What the hell is CHAPPY HOUR?

and who even cares?

Truth be told I am my own menace. I poke and prod the world with my innards and then wait for someone to ask me what I think; when they inevitably don’t, I deepen my dive.

“Woah, man we just met.”

“I’m here because of a 2 year old email list from a dinosaur kickstarter you promised!”

“O, here he goes again.”

“I’m uncomfortable.”

—you all (or so my brain tells me)

At my core I am a lover of things—many things—things that for some reason my brain so widely fragments they could not possibly be discussed within the same arena…

A hopeful junction for all the self-proclaimed “fragmented” tracks to join and station.

how often?

I’ve learned about myself over the years that I’m better long-term with “hardflex” commitments—which, no, is not a brand of tape that will save your sawn-boat-in-half. “Hardflex” as in I am ultimately committed to this thing but if the appointment needs to move a day, a week, or even a season I am okay with that knowing still it must—and therefore will—be done.

That being said, once a month is my minimum. Maybe more? sure. Less? Can’t be. Same time every month? Wouldn’t count on it, kid.

HardFlexTM is a very real business run by very real people committed to bringing your home up to code with “The Tape of The Gods.” Nothing will ever hurt you and nothing will ever fall apart when using HardFlexTM. Thats our 100% we-know-it-all guarantee!

what’s in it, man?

There are many ancient pillars that make up such sacred tomes. A few possibilities may include but absolutely NEVER be limited to:

_At home cooking

_Godzilla

_Music (whether written and performed by myself or not)

_Craft (and not-so-craft) Cocktail

_Well-Made Clothing

_Design & Type

_Fantasy (coupled with heaping references to the highly reviewed DnD podcast The Tabletop Tales)

like we said before, who even cares?

Could be you. Could be us? Could be everyone. Might just be me. All I know is that it’s free and you’ll be able to unsubscribe at any point in your life that I violently offend you.

In reference to: the 1987 earthquake of San Fransisco known jokingly for two years as “The Big One”; but also the next question in this newsletter.

what happened to the kickstarter?

“Are you still a musician?”

“Did you take the money and run off to Guadalupe?”

“Is the record actually ever going to come out?”

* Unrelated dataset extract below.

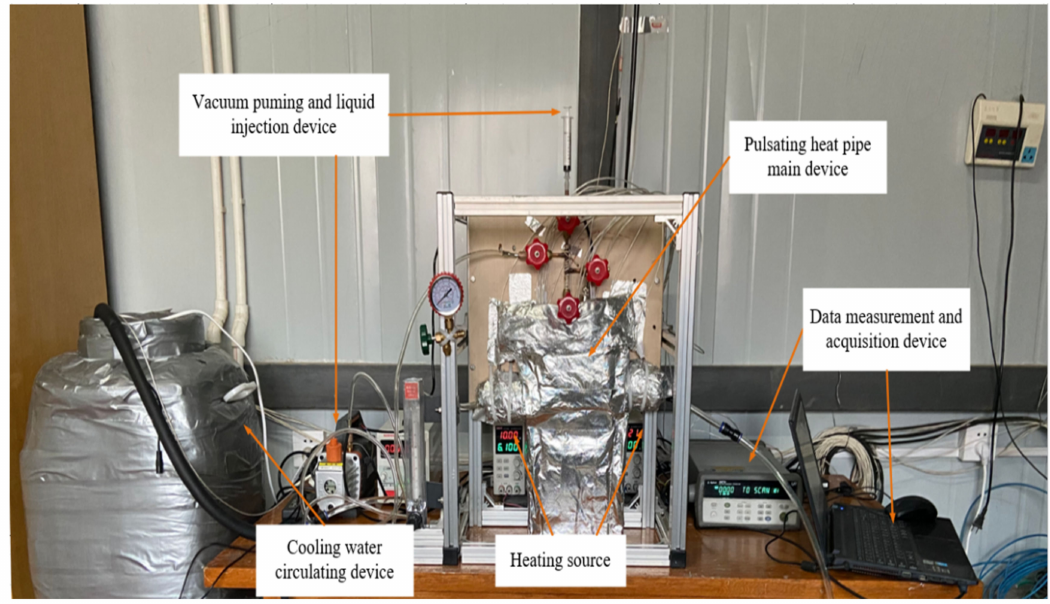
Figure 1. Physical diagram of pulsating heat pipe experimental device with non-uniform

“Chappy, it’s me, where is my sweatshirt?”

“You’re 8 years old and you have a beard!”

—you all again (obviously)

All of it very fair. Without biting off too much for us to chew: yes, I am still a musician with a debut record that is going to be released. I’m not sitting around wondering if I still like it. I will send, at the time of release, all promised merch spoils of war. Yes, I am eight years old and I do have a beard. No, I’m not currently typing this from my lush patio in Guadalupe.

It will all happen. It must. I swear it.

Unfortunately, no matter how small the bite there is always chewing to be done. And chewing takes time. And all is fair in art and war, etc.

so, where does that leave us?

Pretty much right back where we started (hopefully with a few more of the color-by-numbers filled in). This is Chappy Hour: A monthly column of opinions, mild expertise, and wild thought featuring A Little of Everything out of Nashville, TN.

I am honored you’re here.

Onwards,

CHAPPY

xoxoxo

***DISCLAIMER***

The Chappy Hour legal team is hereby required by law to state that the name “CHAPPY Hour” exists by way of dear friend and Bar Director, Eric Jeffus. All honor earned under the name is hereby directed immediately to the Jeffus household without question. Any further use of the name outside of these bounds is determined horribly criminal and therefore punishable by being consumed and then destroyed.